Passage:
————

So, a true object oriented language is the language that:
- Relies on objects (not on classes)
- Doesn’t use any other entities than referring to objects
What does it mean “relies on objects”? For example, no matter what the meaning of particular thing in the program is, all operations are defined per object, including whether the object can do it or not. So, for example, in every place where some data is required, there can be either an integer, or a string, or a file stream, or a book, or a procedure block (say, lambda function) or even a “nil” – the only limitation is that not every operation would accept it. But that’s not because of the object’s type (there’s no such thing; in some rare cases it may be its class), but rather because the operation that particular procedure would do to an object is not supported by it (“duck typing”). For example, in Smalltalk when you do a+b and assign the result to c, the + method is called for an object designated by ‘a’ with one argument, ‘b’. It really doesn’t matter what they really designate, it’s only required that the operation a+b be able to be done to them, in particular, whether + can be done to ‘a’ with ‘b’ (yes, Smalltalk supports defining operators as methods of objects, should that be of any surprise).
The “class” in such a language is only yet another object that is being used as a delegate that provides methods to be invoked when the object receives particular “message”. But the fact that the object is of some class or of a class that is derived from some class, should be rarely a checked condition. Maybe in some cases it may make sense to check if an object understands some set of messages (“protocol”). But usually it should be just called particular method for, with responding to an exception that it doesn’t understand it.
Second, in a true object-oriented language everything should be object, with no “exceptions”. In Smalltalk everything is object – an integer, a string, even a method, even a class, and even a “nil”, which is considered as something being “not an object” (say, a universal marker for a case when an object cannot be put in this place – it has its own unique class). If not, we may still talk about having a “true object-oriented flavor”, but not that it’s a true object-oriented language.
Third, as a consequence of relying on what object can do in response to a method call, the only typing in such a language should be dynamic typing. If you want to make use of anything that relies on objects, at least for this part of the program you should forget static types. So, whatever relies on static types, it’s not object-oriented at all.
There exist various OO systems, which at least can be considered “true object-oriented” even though this concerns only part of the language. There’s for example Objective-C, where the whole object system is a kind of “alien feature” applied as a patch to C language, and there’s just one static type of reference-to-object, named “id”. Similar feature is in Vala and C# – the “dynamic” keyword. You can use a variable of such a type, assign an object to it, and call a method – the call will be resolved at runtime. It’s not required that the method be known prior to compile the call instruction.

————

Task 1:
Extract every line of the listing that contains the string "height", matching its case exactly.
The listing has no connection to the passage on true object-oriented languages.

Extracted material:
————

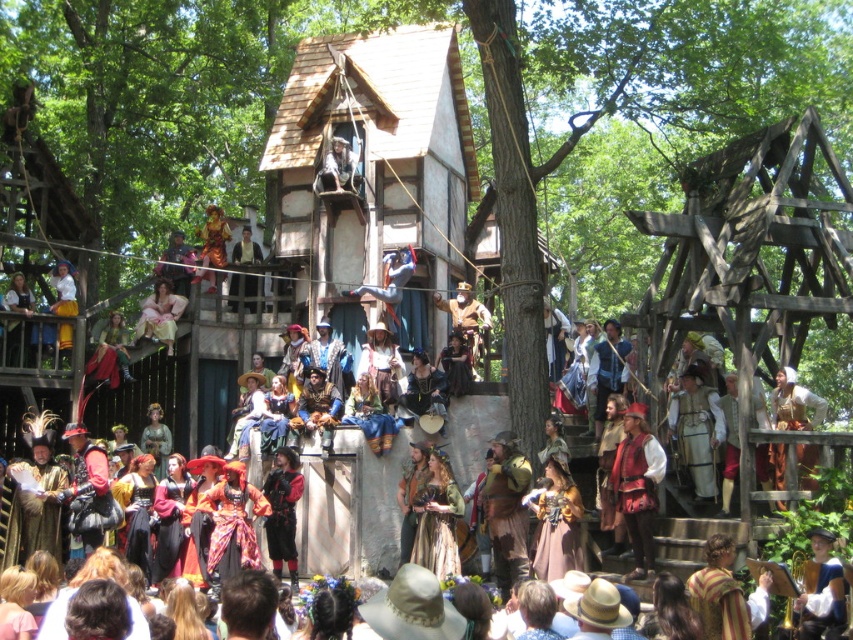
Question: Which of the following is the closest to the observer?

Choices:
 (A) matte black hat at upper left
 (B) green velvet dress at center
 (C) golden fabric dress at center

Answer: (C)

Question: In this image, where is golden fabric dress at center located relative to smooth leather glove at upper center?

Choices:
 (A) above
 (B) below

Answer: (B)

Question: Which object appears closest to the camera in this image?

Choices:
 (A) matte black vest at center
 (B) brown leather vest at center
 (C) light brown leather vest at center
 (D) shiny gold armor at upper center

Answer: (B)

Question: Is golden fabric dress at center smaller than smooth leather glove at upper center?

Choices:
 (A) no
 (B) yes

Answer: (B)

Question: Is brown leather vest at center bigger than gold textured fabric at center?

Choices:
 (A) no
 (B) yes

Answer: (B)

Question: Estimate the real-world distances between objects in this image. Which object is closer to the brown leather vest at center?

Choices:
 (A) blue velvet hat at center
 (B) matte black hat at upper left
 (C) light brown leather vest at center
 (D) shiny gold armor at upper center

Answer: (C)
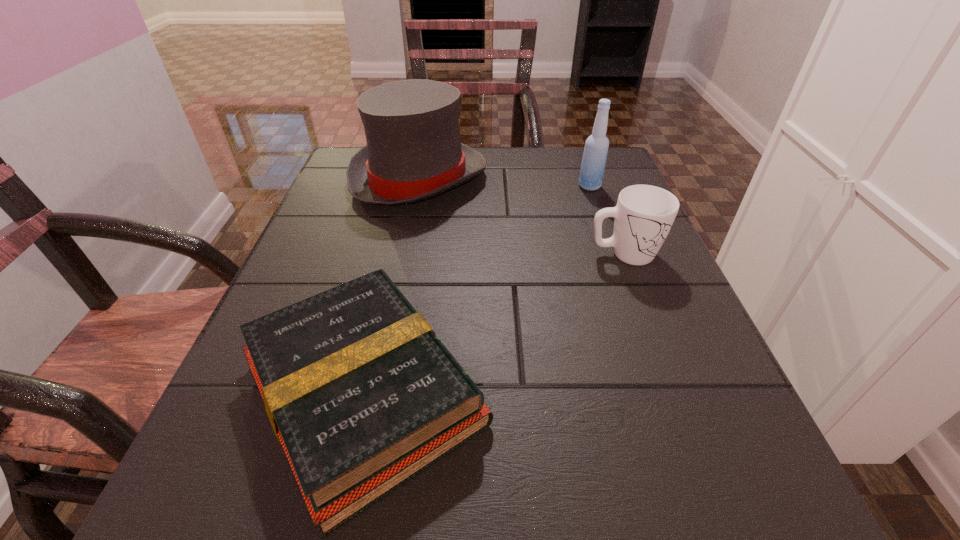
Locate an element on the screen. bottle is located at coordinates (594, 158).

Find the location of a particular element. dress hat is located at coordinates (414, 152).

Identify the location of the second shortest object. (644, 214).

Image resolution: width=960 pixels, height=540 pixels. I want to click on the second nearest object, so click(x=644, y=214).

What are the coordinates of `the shortest object` in the screenshot? It's located at (362, 395).

Find the location of a particular element. The height and width of the screenshot is (540, 960). the nearest object is located at coordinates (362, 395).

Identify the location of vacant space situated on the back of the bottle. The width and height of the screenshot is (960, 540). (579, 154).

Find the location of `vacant space located on the front of the dress hat`. vacant space located on the front of the dress hat is located at coordinates (406, 239).

The height and width of the screenshot is (540, 960). I want to click on vacant space located on the back of the shortest object, so click(411, 185).

Locate an element on the screen. The height and width of the screenshot is (540, 960). bottle that is at the far edge is located at coordinates (594, 158).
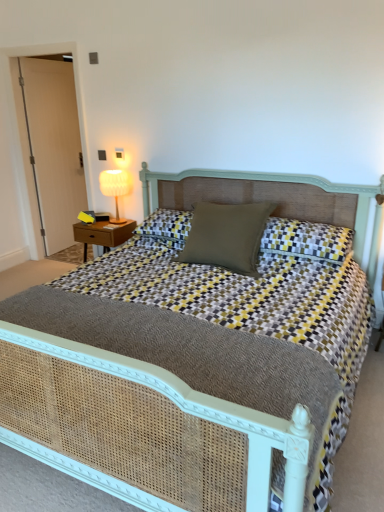
Question: Can we say yellow-and-gray checkered pillow at center, the 2th pillow when ordered from left to right, lies outside woven cane bed at center?

Choices:
 (A) no
 (B) yes

Answer: (A)

Question: Does yellow-and-gray checkered pillow at center, the first pillow viewed from the right, have a larger size compared to woven cane bed at center?

Choices:
 (A) no
 (B) yes

Answer: (A)

Question: Considering the relative sizes of yellow-and-gray checkered pillow at center, the first pillow viewed from the right, and woven cane bed at center in the image provided, is yellow-and-gray checkered pillow at center, the first pillow viewed from the right, taller than woven cane bed at center?

Choices:
 (A) yes
 (B) no

Answer: (B)

Question: Is yellow-and-gray checkered pillow at center, the 2th pillow when ordered from left to right, facing away from woven cane bed at center?

Choices:
 (A) yes
 (B) no

Answer: (A)

Question: Is the position of yellow-and-gray checkered pillow at center, the first pillow viewed from the right, more distant than that of woven cane bed at center?

Choices:
 (A) yes
 (B) no

Answer: (A)

Question: Considering the relative positions of yellow-and-gray checkered pillow at center, the first pillow viewed from the right, and white wood door at left in the image provided, is yellow-and-gray checkered pillow at center, the first pillow viewed from the right, to the left or to the right of white wood door at left?

Choices:
 (A) left
 (B) right

Answer: (B)

Question: Is yellow-and-gray checkered pillow at center, the first pillow viewed from the right, in front of or behind white wood door at left in the image?

Choices:
 (A) front
 (B) behind

Answer: (A)

Question: Is yellow-and-gray checkered pillow at center, the first pillow viewed from the right, inside the boundaries of white wood door at left, or outside?

Choices:
 (A) inside
 (B) outside

Answer: (B)

Question: From the image's perspective, is yellow-and-gray checkered pillow at center, the 2th pillow when ordered from left to right, located above or below white wood door at left?

Choices:
 (A) above
 (B) below

Answer: (B)

Question: From a real-world perspective, relative to yellow-and-gray checkered pillow at center, the 2th pillow when ordered from left to right, is white fabric lampshade at upper left vertically above or below?

Choices:
 (A) above
 (B) below

Answer: (A)

Question: From the image's perspective, is white fabric lampshade at upper left positioned above or below yellow-and-gray checkered pillow at center, the first pillow viewed from the right?

Choices:
 (A) below
 (B) above

Answer: (B)

Question: Visually, is white fabric lampshade at upper left positioned to the left or to the right of yellow-and-gray checkered pillow at center, the 2th pillow when ordered from left to right?

Choices:
 (A) right
 (B) left

Answer: (B)

Question: Is point pos(107,188) positioned closer to the camera than point pos(299,223)?

Choices:
 (A) closer
 (B) farther

Answer: (B)

Question: In the image, is white wood door at left on the left side or the right side of yellow-and-gray checkered pillow at center, the 2th pillow when ordered from left to right?

Choices:
 (A) right
 (B) left

Answer: (B)

Question: Is white wood door at left wider or thinner than yellow-and-gray checkered pillow at center, the first pillow viewed from the right?

Choices:
 (A) thin
 (B) wide

Answer: (A)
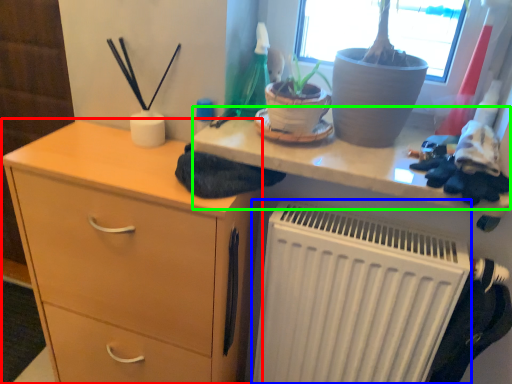
Question: Considering the real-world distances, which object is closest to chest of drawers (highlighted by a red box)? radiator (highlighted by a blue box) or writing desk (highlighted by a green box).

Choices:
 (A) radiator
 (B) writing desk

Answer: (A)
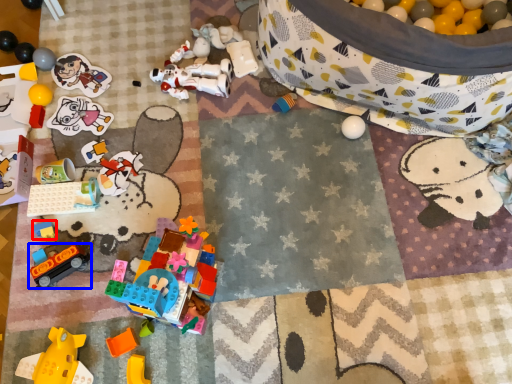
Question: Which of the following is the farthest to the observer, toy (highlighted by a red box) or toy (highlighted by a blue box)?

Choices:
 (A) toy
 (B) toy

Answer: (A)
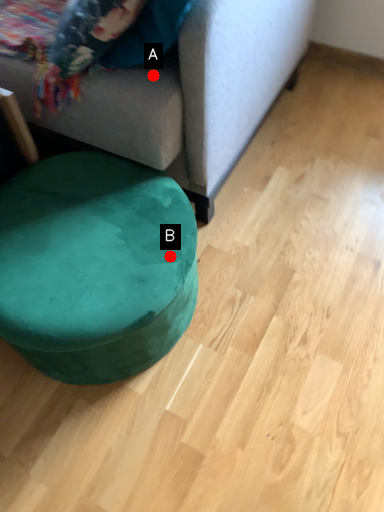
Question: Two points are circled on the image, labeled by A and B beside each circle. Among these points, which one is nearest to the camera?

Choices:
 (A) A is closer
 (B) B is closer

Answer: (B)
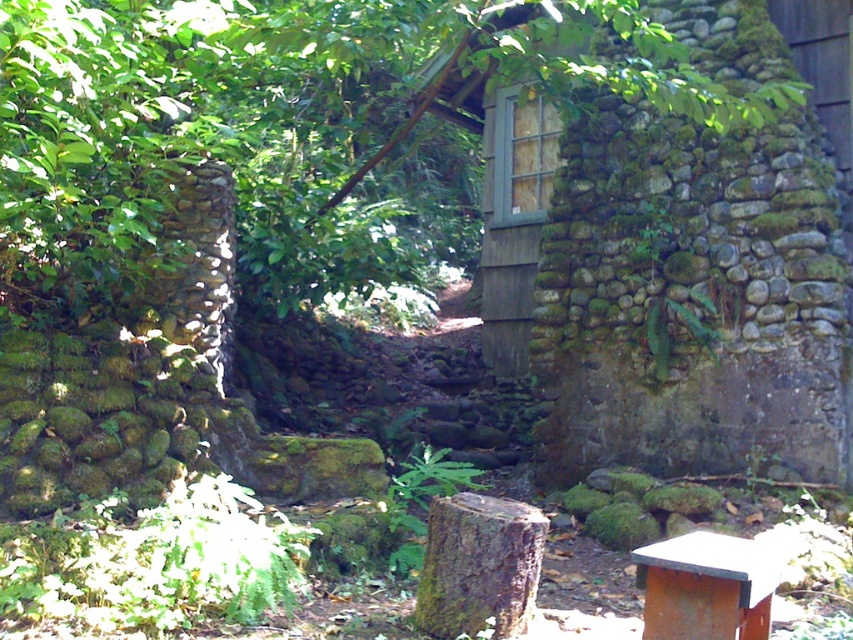
From the picture: Can you confirm if mossy bark stump at center is smaller than rusty metal beehive at lower right?

No, mossy bark stump at center is not smaller than rusty metal beehive at lower right.

The image size is (853, 640). Describe the element at coordinates (479, 564) in the screenshot. I see `mossy bark stump at center` at that location.

Identify the location of mossy bark stump at center. (479, 564).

————

Task 2:
Repeat word for word everything in the passage on true object-oriented languages from "Second, in a" down to "object-oriented at all.".

Response box 1:
Image resolution: width=960 pixels, height=540 pixels. I want to click on the second nearest object, so click(x=644, y=214).
Find the location of a particular element. The height and width of the screenshot is (540, 960). the nearest object is located at coordinates (362, 395).
Identify the location of vacant space situated on the back of the bottle. The width and height of the screenshot is (960, 540). (579, 154).
The height and width of the screenshot is (540, 960). I want to click on vacant space located on the back of the shortest object, so click(411, 185).
Locate an element on the screen. The height and width of the screenshot is (540, 960). bottle that is at the far edge is located at coordinates (594, 158).

Response box 2:
Second, in a true object-oriented language everything should be object, with no “exceptions”. In Smalltalk everything is object – an integer, a string, even a method, even a class, and even a “nil”, which is considered as something being “not an object” (say, a universal marker for a case when an object cannot be put in this place – it has its own unique class). If not, we may still talk about having a “true object-oriented flavor”, but not that it’s a true object-oriented language.
Third, as a consequence of relying on what object can do in response to a method call, the only typing in such a language should be dynamic typing. If you want to make use of anything that relies on objects, at least for this part of the program you should forget static types. So, whatever relies on static types, it’s not object-oriented at all.